Geoff's wife grew up in Barrow. She had many stories to tell of early life in the area. His grandparents, nomadic reindeer herders, raised Marie's father. He spent his childhood following the herds across northern Alaska. When she was a girl there were few if any cars in Barrow so they would travel by dog team. Her grandparents lived year round at PigNiq, (also called the Shooting Station). PigNiq is a sliver of land between the Beaufort Sea and Elson Lagoon, only a few hundred yards wide. There were no roads then so to get there they would launch a boat in Barrow and travel up the coast to PigNiq, which still has no running water or electricity. To get freshwater they would bury a wooden barrel in the sand. Freshwater would seep through the sides of the barrel and collect inside. Her's and other families would spend all summer there. Now PigNiq looks like a city of duck blinds on the beach. Families still go there to camp out and hunt ducks. It even has "palm trees" made from baleen.
Later in the evening Robert pulled out a box full of skulls, which he has collected over the years. We had a guessing game to see who could identify the skulls. Everything from bears and walrus, to a bat, seals, a prehistoric horse skull and a prehistoric short-faced bear skull he found here in northern Alaska.
Concerns about oil exploration in the Chukchi Sea and on the tundra became apparent throughout the evening. Miles from nowhere, tracks of oil field equipment crisscrossing the tundra are seen. One person expressed dismay of when he was out in the vastness of the tundra miles from the nearest road; he came upon a large amount of oil exploration equipment.

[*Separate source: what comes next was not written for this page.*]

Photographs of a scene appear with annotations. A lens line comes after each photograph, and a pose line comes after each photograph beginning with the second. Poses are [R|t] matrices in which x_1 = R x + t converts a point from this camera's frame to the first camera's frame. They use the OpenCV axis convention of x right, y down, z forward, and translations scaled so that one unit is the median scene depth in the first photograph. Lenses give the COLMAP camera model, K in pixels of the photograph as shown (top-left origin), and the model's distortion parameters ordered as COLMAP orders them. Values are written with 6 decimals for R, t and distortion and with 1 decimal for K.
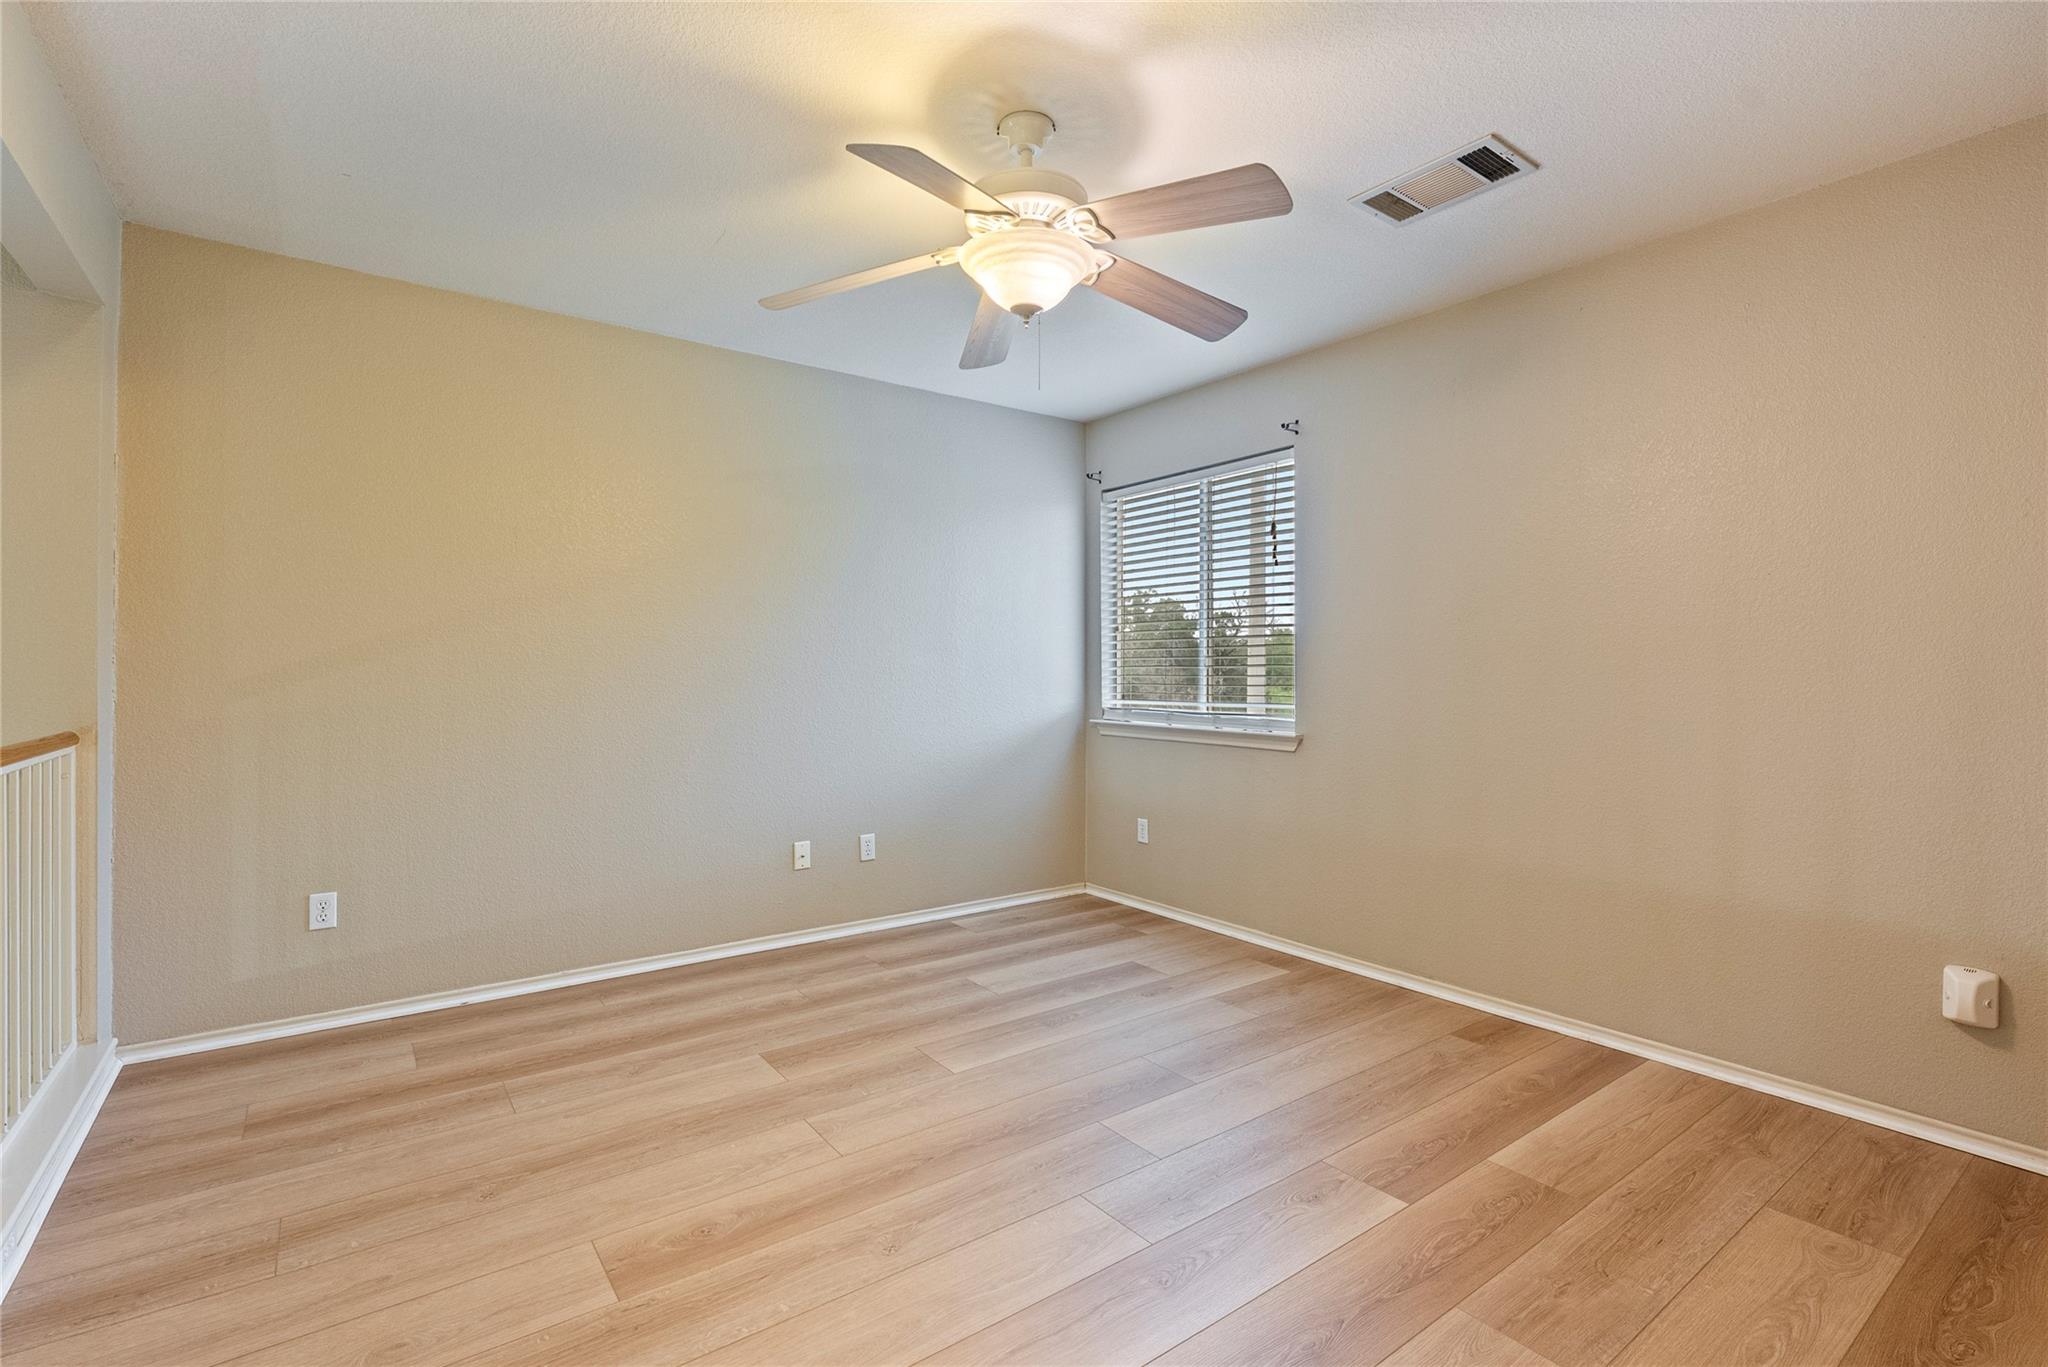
lens RADIAL K [[942.2, 0, 1024.0], [0, 942.2, 683.5], [0, 0, 1]] dist [0.023299, -0.000012]
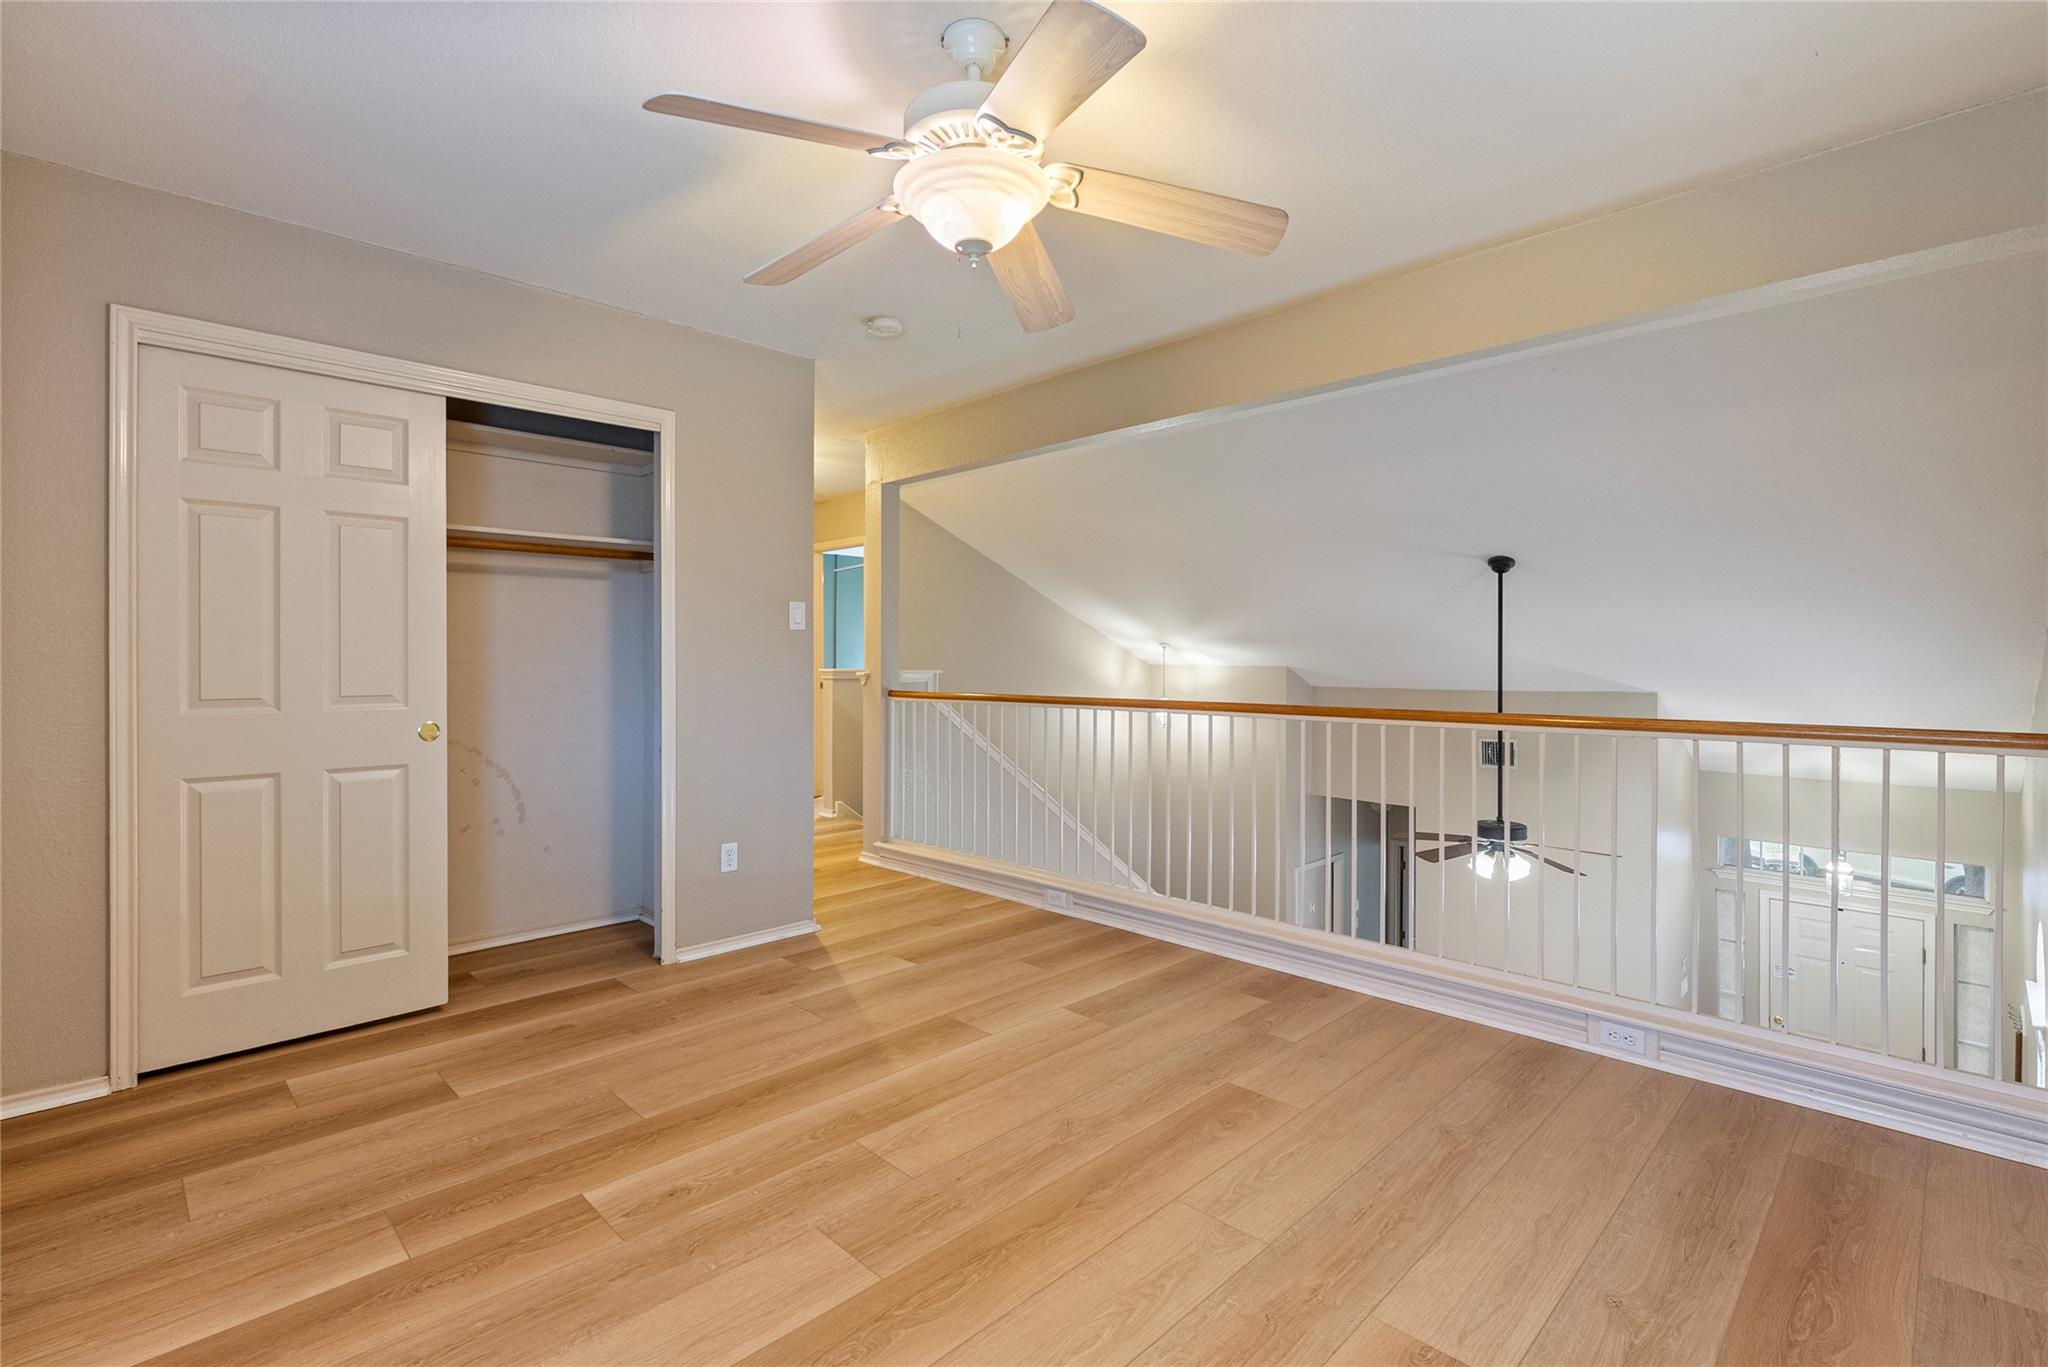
lens RADIAL K [[983.0, 0, 1025.5], [0, 983.0, 665.2], [0, 0, 1]] dist [0.026461, 0.000160]
pose [[-0.989781, -0.000640, -0.142594, 0.091935], [-0.003930, 0.999732, 0.022795, -0.032756], [0.142541, 0.023122, -0.989519, 2.053980]]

The discussions switched to airplane stories, not uncommon in the wilds of Alaska. Geoff told us of the two plane crashes he had survived. He ran into the top of a mountain and another time he ran out of gas at 10,000 feet. Steve talked about a flight when the pilot couldn't find the runway because of a snowstorm. He radioed ahead and the runway was lined with snowmobiles with their lights on so the pilot could find it. Still as the pilot was landing he realized they were coming in perpendicular to the runway and had to pull up at the last minute. Eventually they made a safe landing.
Question of the Day: How would your life be different if there were no roads going to your town and the nearest city was 500 miles away?